[Extracted page text data]
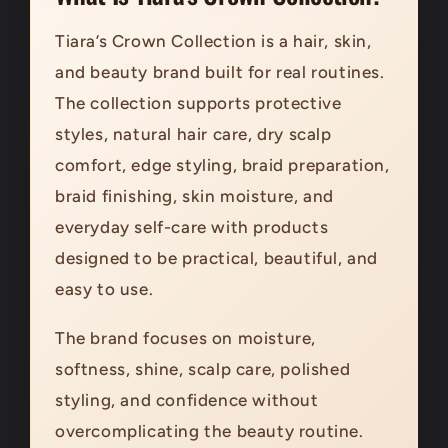
Tiara’s Crown Collection is a hair, skin,
and beauty brand built for real routines.
The collection supports protective
styles, natural hair care, dry scalp
comfort, edge styling, braid preparation,
braid finishing, skin moisture, and
everyday self-care with products
designed to be practical, beautiful, and
easy to use.
The brand focuses on moisture,
softness, shine, scalp care, polished
styling, and confidence without
overcomplicating the beauty routine.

→ **WHAT YOU WILL DO**
The word to find is "scalp". Copy every line of the records that holds it.

→ **RESULT OF THE TASK**
styles, natural hair care, dry scalp
softness, shine, scalp care, polished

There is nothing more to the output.